The pope made his appeal in Kaunas, Lithuania's second-largest city, on the 75th anniversary of the liquidation of the Jewish ghetto created by the Nazis in the capital, Vilnius, a city known for centuries as the "Jerusalem of the North" for its importance to Jewish thought and politics. Of about 37,000 Jews in the city when the Germans occupied it in June 1941, only about 3,000 survived the war.
"The Jewish people suffered insults and cruel punishments," Pope Francis told a crowd of about 100,000 at an open-air service.
"Let us ... ask the Lord to give us the gift of discernment to detect in time any seed of that pernicious attitude, any whiff of it that can taint the heart of generations that did not experience those times."
Francis was using the anniversary to make a broader appeal beyond Lithuania, a papal aide said.
In May, Germany reported that it recorded 1,504 anti-Semitic incidents in 2017, up from 1,468 in 2016. The previous month, thousands of Germans wearing Jewish kippot took part in nationwide rallies in support of the Jewish community.
France was shocked in March by the murder of a Holocaust survivor in a suspected anti-Semitic attack, and Britain's main opposition Labour Party is embroiled in an anti-Semitism row.
More than 200,000 Lithuanian Jews were murdered by the Nazis, aided by Lithuanian collaborators.

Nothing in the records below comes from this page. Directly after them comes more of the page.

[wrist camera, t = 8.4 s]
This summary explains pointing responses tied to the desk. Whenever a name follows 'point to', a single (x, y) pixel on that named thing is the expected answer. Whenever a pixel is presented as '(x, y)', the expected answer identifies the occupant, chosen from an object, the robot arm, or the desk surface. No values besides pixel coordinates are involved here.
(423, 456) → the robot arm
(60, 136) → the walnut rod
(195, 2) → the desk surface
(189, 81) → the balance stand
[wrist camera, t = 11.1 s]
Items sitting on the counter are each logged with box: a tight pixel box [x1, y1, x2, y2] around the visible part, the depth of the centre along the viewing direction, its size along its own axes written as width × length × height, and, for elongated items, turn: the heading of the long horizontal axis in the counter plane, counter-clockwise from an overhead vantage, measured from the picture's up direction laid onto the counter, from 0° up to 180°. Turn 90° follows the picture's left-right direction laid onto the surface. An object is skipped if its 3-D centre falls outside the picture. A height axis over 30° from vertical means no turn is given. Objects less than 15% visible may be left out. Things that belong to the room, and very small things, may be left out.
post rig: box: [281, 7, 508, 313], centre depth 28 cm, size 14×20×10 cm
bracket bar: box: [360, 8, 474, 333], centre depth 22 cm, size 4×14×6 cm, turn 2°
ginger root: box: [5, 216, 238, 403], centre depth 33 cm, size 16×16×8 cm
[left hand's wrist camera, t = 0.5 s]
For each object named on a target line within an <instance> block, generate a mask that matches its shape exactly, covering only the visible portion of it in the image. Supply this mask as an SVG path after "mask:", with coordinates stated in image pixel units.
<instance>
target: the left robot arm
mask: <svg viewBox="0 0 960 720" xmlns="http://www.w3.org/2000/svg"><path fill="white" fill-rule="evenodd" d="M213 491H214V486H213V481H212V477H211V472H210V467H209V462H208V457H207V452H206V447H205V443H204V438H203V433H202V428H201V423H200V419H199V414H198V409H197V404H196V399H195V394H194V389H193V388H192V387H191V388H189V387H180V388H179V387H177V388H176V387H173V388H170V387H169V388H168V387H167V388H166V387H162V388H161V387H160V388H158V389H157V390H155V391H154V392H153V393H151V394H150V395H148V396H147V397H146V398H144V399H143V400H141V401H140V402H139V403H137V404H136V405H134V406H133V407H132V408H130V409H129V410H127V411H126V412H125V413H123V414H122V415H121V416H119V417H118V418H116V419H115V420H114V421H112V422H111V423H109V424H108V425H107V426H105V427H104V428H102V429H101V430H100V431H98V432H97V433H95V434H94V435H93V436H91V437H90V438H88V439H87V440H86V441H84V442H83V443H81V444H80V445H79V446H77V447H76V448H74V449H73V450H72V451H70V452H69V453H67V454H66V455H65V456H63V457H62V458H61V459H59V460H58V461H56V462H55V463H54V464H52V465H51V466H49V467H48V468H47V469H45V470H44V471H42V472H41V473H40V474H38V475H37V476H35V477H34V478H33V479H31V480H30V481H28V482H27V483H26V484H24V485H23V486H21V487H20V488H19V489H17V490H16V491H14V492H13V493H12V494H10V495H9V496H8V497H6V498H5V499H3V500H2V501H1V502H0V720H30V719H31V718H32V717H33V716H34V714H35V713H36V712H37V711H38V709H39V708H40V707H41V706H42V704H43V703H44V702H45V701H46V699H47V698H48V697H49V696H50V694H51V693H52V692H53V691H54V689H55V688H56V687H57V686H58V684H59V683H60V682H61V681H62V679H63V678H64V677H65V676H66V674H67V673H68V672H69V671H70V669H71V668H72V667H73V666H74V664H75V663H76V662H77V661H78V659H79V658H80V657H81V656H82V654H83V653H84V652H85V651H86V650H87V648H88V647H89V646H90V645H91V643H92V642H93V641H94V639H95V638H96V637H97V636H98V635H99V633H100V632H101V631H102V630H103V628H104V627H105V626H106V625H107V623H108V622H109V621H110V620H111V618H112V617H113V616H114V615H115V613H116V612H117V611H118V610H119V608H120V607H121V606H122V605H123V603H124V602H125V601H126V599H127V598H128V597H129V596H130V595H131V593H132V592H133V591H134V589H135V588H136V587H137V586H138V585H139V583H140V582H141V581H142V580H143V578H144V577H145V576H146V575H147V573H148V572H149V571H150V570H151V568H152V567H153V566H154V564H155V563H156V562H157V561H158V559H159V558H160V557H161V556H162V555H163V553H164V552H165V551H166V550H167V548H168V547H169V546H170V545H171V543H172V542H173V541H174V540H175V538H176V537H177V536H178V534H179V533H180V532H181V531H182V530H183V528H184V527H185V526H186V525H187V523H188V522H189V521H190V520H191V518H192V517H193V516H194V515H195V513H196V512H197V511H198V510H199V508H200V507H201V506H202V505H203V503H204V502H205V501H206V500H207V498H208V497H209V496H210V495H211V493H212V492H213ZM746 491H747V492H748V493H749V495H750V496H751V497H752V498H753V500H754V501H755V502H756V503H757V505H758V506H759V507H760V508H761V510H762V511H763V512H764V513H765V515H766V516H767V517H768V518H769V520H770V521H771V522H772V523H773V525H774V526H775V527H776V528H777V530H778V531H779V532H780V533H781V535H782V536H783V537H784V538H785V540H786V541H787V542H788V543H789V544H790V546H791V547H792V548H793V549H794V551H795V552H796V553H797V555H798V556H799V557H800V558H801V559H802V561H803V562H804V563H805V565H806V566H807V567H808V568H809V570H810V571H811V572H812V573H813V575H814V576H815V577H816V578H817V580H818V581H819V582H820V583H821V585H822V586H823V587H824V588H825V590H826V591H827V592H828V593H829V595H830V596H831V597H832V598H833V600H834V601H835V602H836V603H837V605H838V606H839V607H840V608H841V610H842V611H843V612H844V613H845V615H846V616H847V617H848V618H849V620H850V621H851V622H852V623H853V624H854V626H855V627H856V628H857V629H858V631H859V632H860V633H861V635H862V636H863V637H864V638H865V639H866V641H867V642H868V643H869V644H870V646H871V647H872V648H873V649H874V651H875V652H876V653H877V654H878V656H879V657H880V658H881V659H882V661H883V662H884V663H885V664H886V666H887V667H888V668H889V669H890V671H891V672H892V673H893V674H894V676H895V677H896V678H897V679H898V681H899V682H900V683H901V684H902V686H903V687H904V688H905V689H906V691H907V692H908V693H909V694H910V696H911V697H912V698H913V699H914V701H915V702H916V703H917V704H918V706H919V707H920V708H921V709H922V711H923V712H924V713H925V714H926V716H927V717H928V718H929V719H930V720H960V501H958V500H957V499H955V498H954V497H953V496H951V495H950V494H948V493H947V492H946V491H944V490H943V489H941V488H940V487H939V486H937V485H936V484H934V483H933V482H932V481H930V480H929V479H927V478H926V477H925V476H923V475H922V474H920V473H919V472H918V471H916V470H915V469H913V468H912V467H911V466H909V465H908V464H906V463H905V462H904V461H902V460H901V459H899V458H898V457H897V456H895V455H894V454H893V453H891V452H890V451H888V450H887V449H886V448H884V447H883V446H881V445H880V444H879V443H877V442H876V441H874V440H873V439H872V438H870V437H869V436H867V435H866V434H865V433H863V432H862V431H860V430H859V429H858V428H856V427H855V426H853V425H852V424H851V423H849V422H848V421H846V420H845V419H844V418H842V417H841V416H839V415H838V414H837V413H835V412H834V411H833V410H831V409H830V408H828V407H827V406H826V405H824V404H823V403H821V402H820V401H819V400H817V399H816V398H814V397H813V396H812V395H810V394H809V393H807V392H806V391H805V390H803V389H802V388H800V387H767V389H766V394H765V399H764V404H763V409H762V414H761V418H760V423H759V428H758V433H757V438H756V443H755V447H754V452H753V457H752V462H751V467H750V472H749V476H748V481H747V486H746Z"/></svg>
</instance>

The country's Jewish community today numbers about 3,000.
In his Mass sermon, Francis referred to those who collaborated with the Nazis in World War II or with communist authorities in the period between 1944 and 1991, when Lithuania was part of the Soviet Union.

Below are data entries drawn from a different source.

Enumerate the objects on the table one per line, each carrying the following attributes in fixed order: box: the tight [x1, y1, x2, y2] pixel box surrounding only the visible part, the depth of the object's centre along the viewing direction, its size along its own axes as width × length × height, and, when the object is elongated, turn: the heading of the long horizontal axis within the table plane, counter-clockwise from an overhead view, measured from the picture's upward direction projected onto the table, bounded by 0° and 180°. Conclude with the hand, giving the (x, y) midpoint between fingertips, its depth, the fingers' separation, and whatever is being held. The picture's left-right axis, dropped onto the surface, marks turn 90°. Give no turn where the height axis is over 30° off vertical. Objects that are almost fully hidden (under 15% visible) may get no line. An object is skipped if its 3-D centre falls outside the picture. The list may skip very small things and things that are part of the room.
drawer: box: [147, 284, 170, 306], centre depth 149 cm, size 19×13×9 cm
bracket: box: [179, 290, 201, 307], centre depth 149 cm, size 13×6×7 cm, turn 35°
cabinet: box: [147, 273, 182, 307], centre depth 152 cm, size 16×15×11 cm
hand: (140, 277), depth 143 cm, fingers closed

"Earlier generations still bear the scars of the period of the occupation, anguish at those who were deported, uncertainty about those who never returned [and] shame for those who were informers and traitors," he said.
Francis paid equal tribute to victims of both Nazi and Soviet atrocities.
Each year, the Sept. 23 anniversary is commemorated with readings of the names of Jews who were killed by Nazis or Lithuanian partisans or were deported to concentration camps.
Francis prayed silently in the former ghetto and warned against the temptation "that can dwell in every human heart" to want to be superior or dominant over others again.
Francis honored freedom fighters at the former KGB headquarters where anti-Soviet partisans were detained, tortured and executed, solemnly touring the underground chambers that have now been turned into a haunting museum of occupation atrocities.
"In this place of remembrance, Lord, we pray that your cry may keep us alert," he said afterward. "That your cry, Lord, may free us from the spiritual sickness that remains a constant temptation for us as a people: forgetfulness of the experiences and sufferings of those who have gone before us."
Sitting outside in places of honor were some of the last living Lithuanian freedom fighters, including Juozas Jakavonis, also known as "Tiger," a 93-year-old partisan fighter in uniform who said he had spent three months in the former KGB detention facility where 59 of his fellow inmates were executed. Now considered a partisan hero in Lithuania, Jakavonis said he was "really very touched by the appearance of the pope."
Francis changed his trip schedule three weeks ago to allow him to acknowledge the slaughter of 90% of Lithuania's 250,000 Jews at the hands of Nazi occupiers and their Lithuanian collaborators.
The issue of Lithuanian complicity in Nazi war crimes is sensitive in the country. Jewish activists accuse some Lithuanians of engaging in historical revisionism by trying to equate the extermination of Jews with the deportations and executions of other Lithuanians during the Soviet occupation.
Many Lithuanians do not make distinctions between the Soviets who tortured and killed thousands of Lithuanians and the Nazis who did the same with Jews.
Until recently, the Vilnius KGB museum was called the "Genocide Museum" but changed its name to the "Museum of Occupations and Freedom Fights" since it focuses on Soviet atrocities, not Nazi German ones.